Your instructions:
Please transcribe the data below exactly. Leave the pictures out.

(Data records Opens)

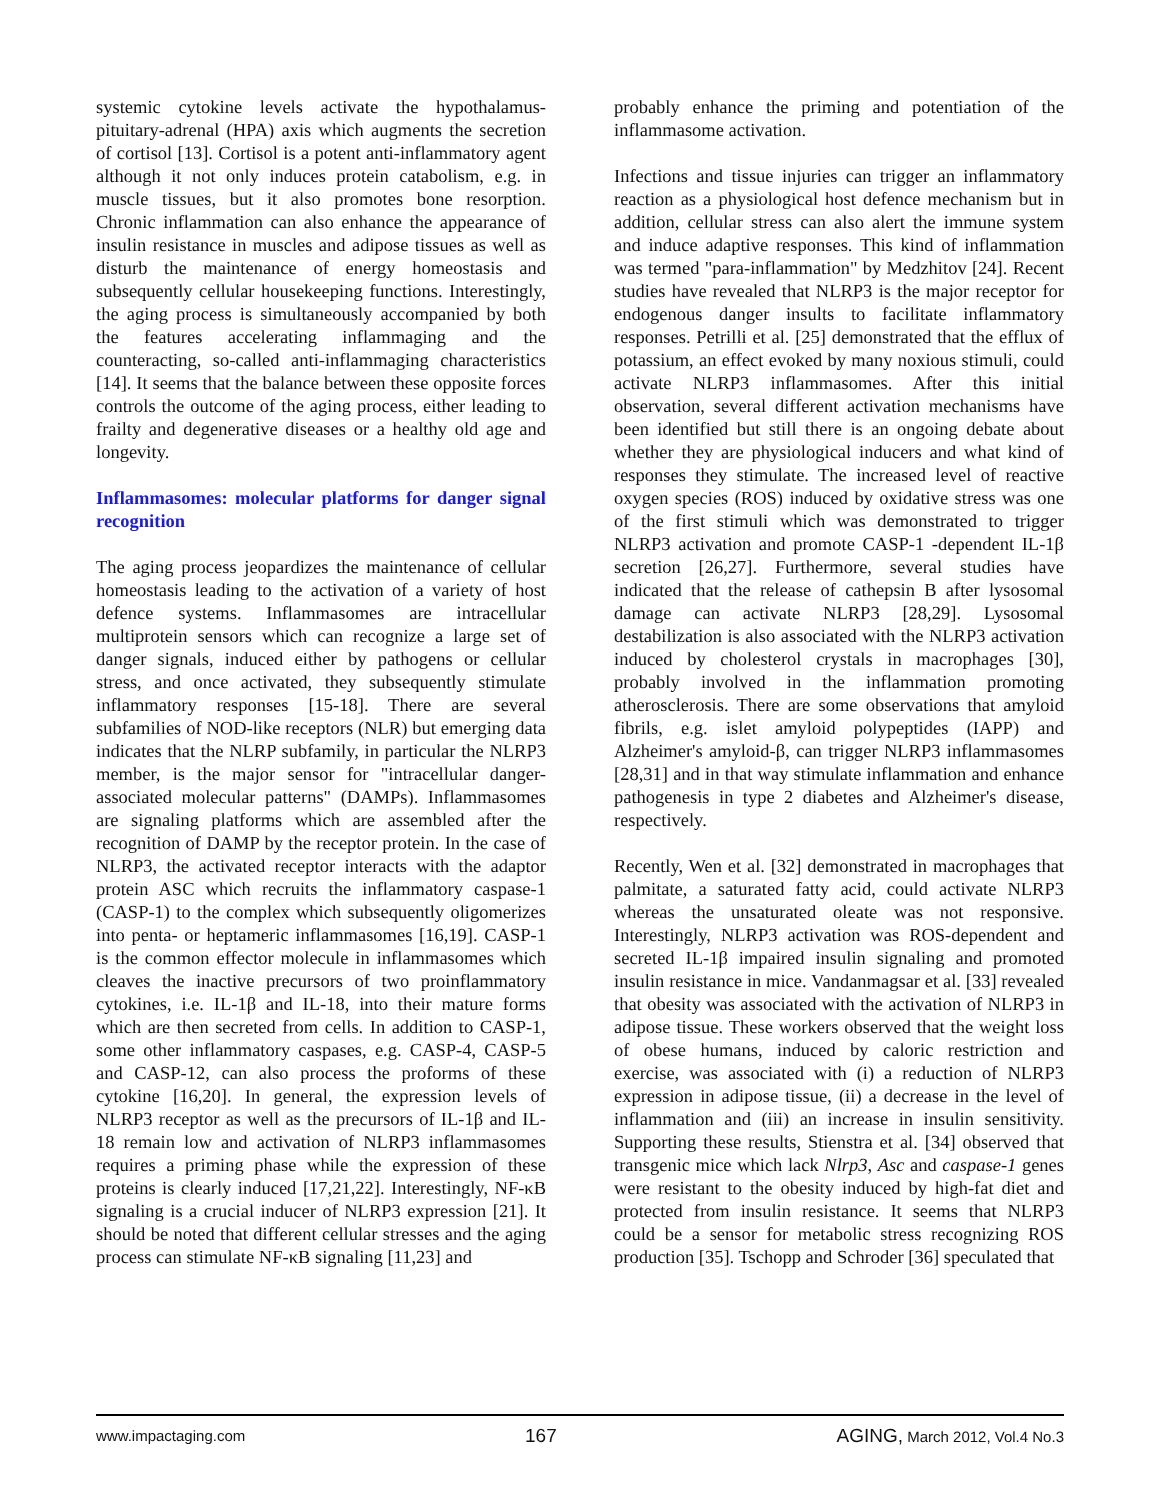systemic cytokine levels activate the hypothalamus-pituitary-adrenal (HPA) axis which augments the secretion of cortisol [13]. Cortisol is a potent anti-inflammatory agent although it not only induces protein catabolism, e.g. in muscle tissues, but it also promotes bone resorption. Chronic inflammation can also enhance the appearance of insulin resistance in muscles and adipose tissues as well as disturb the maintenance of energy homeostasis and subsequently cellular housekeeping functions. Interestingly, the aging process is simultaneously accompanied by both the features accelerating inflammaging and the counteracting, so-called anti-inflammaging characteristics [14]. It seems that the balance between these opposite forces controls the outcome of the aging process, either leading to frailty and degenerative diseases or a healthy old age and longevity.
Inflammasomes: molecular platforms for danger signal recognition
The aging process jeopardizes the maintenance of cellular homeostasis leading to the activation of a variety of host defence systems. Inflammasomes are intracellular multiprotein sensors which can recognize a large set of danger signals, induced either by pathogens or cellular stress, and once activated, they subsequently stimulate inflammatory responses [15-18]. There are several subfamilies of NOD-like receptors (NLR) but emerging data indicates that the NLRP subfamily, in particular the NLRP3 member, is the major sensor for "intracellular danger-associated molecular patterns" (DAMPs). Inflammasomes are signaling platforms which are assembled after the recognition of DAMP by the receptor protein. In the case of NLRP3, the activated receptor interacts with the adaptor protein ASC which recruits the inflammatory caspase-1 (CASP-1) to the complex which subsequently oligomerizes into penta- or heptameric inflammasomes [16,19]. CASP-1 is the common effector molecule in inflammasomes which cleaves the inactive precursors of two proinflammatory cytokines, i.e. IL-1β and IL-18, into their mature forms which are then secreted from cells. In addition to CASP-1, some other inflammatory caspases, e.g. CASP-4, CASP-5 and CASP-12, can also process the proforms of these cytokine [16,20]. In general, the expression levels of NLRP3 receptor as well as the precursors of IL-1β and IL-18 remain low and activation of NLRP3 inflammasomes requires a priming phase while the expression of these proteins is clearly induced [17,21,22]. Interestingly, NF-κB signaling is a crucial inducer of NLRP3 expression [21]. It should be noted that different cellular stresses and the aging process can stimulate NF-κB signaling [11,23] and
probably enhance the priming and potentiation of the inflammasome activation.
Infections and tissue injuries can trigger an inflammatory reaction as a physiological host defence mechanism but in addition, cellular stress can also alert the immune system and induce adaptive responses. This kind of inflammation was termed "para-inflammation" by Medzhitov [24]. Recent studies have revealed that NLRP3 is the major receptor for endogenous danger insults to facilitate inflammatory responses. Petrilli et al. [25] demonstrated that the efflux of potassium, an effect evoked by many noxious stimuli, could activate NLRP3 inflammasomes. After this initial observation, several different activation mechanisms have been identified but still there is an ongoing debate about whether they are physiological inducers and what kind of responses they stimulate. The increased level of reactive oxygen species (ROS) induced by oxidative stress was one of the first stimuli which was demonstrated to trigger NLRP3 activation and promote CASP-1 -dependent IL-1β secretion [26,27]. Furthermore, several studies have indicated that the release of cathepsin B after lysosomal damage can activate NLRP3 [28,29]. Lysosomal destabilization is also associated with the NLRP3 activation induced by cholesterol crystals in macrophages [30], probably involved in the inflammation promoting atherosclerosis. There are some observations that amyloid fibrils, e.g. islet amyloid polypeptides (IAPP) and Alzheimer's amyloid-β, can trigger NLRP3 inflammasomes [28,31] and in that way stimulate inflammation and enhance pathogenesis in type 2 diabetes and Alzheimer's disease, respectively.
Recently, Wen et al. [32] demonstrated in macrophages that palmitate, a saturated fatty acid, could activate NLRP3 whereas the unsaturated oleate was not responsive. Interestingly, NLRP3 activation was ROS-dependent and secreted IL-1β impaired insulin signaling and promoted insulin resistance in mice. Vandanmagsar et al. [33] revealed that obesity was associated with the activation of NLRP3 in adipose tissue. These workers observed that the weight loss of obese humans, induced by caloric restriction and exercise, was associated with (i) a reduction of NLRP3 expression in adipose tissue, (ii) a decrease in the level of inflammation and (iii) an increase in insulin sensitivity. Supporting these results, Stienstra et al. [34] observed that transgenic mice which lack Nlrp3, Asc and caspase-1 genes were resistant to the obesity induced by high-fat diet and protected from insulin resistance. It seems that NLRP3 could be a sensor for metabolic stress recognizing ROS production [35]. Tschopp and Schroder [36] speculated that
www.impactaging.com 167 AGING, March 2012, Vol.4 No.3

(Data records Closes)

Response:
systemic cytokine levels activate the hypothalamus-pituitary-adrenal (HPA) axis which augments the secretion of cortisol [13]. Cortisol is a potent anti-inflammatory agent although it not only induces protein catabolism, e.g. in muscle tissues, but it also promotes bone resorption. Chronic inflammation can also enhance the appearance of insulin resistance in muscles and adipose tissues as well as disturb the maintenance of energy homeostasis and subsequently cellular housekeeping functions. Interestingly, the aging process is simultaneously accompanied by both the features accelerating inflammaging and the counteracting, so-called anti-inflammaging characteristics [14]. It seems that the balance between these opposite forces controls the outcome of the aging process, either leading to frailty and degenerative diseases or a healthy old age and longevity.
Inflammasomes: molecular platforms for danger signal recognition
The aging process jeopardizes the maintenance of cellular homeostasis leading to the activation of a variety of host defence systems. Inflammasomes are intracellular multiprotein sensors which can recognize a large set of danger signals, induced either by pathogens or cellular stress, and once activated, they subsequently stimulate inflammatory responses [15-18]. There are several subfamilies of NOD-like receptors (NLR) but emerging data indicates that the NLRP subfamily, in particular the NLRP3 member, is the major sensor for "intracellular danger-associated molecular patterns" (DAMPs). Inflammasomes are signaling platforms which are assembled after the recognition of DAMP by the receptor protein. In the case of NLRP3, the activated receptor interacts with the adaptor protein ASC which recruits the inflammatory caspase-1 (CASP-1) to the complex which subsequently oligomerizes into penta- or heptameric inflammasomes [16,19]. CASP-1 is the common effector molecule in inflammasomes which cleaves the inactive precursors of two proinflammatory cytokines, i.e. IL-1β and IL-18, into their mature forms which are then secreted from cells. In addition to CASP-1, some other inflammatory caspases, e.g. CASP-4, CASP-5 and CASP-12, can also process the proforms of these cytokine [16,20]. In general, the expression levels of NLRP3 receptor as well as the precursors of IL-1β and IL-18 remain low and activation of NLRP3 inflammasomes requires a priming phase while the expression of these proteins is clearly induced [17,21,22]. Interestingly, NF-κB signaling is a crucial inducer of NLRP3 expression [21]. It should be noted that different cellular stresses and the aging process can stimulate NF-κB signaling [11,23] and
probably enhance the priming and potentiation of the inflammasome activation.
Infections and tissue injuries can trigger an inflammatory reaction as a physiological host defence mechanism but in addition, cellular stress can also alert the immune system and induce adaptive responses. This kind of inflammation was termed "para-inflammation" by Medzhitov [24]. Recent studies have revealed that NLRP3 is the major receptor for endogenous danger insults to facilitate inflammatory responses. Petrilli et al. [25] demonstrated that the efflux of potassium, an effect evoked by many noxious stimuli, could activate NLRP3 inflammasomes. After this initial observation, several different activation mechanisms have been identified but still there is an ongoing debate about whether they are physiological inducers and what kind of responses they stimulate. The increased level of reactive oxygen species (ROS) induced by oxidative stress was one of the first stimuli which was demonstrated to trigger NLRP3 activation and promote CASP-1 -dependent IL-1β secretion [26,27]. Furthermore, several studies have indicated that the release of cathepsin B after lysosomal damage can activate NLRP3 [28,29]. Lysosomal destabilization is also associated with the NLRP3 activation induced by cholesterol crystals in macrophages [30], probably involved in the inflammation promoting atherosclerosis. There are some observations that amyloid fibrils, e.g. islet amyloid polypeptides (IAPP) and Alzheimer's amyloid-β, can trigger NLRP3 inflammasomes [28,31] and in that way stimulate inflammation and enhance pathogenesis in type 2 diabetes and Alzheimer's disease, respectively.
Recently, Wen et al. [32] demonstrated in macrophages that palmitate, a saturated fatty acid, could activate NLRP3 whereas the unsaturated oleate was not responsive. Interestingly, NLRP3 activation was ROS-dependent and secreted IL-1β impaired insulin signaling and promoted insulin resistance in mice. Vandanmagsar et al. [33] revealed that obesity was associated with the activation of NLRP3 in adipose tissue. These workers observed that the weight loss of obese humans, induced by caloric restriction and exercise, was associated with (i) a reduction of NLRP3 expression in adipose tissue, (ii) a decrease in the level of inflammation and (iii) an increase in insulin sensitivity. Supporting these results, Stienstra et al. [34] observed that transgenic mice which lack Nlrp3, Asc and caspase-1 genes were resistant to the obesity induced by high-fat diet and protected from insulin resistance. It seems that NLRP3 could be a sensor for metabolic stress recognizing ROS production [35]. Tschopp and Schroder [36] speculated that
www.impactaging.com 167 AGING, March 2012, Vol.4 No.3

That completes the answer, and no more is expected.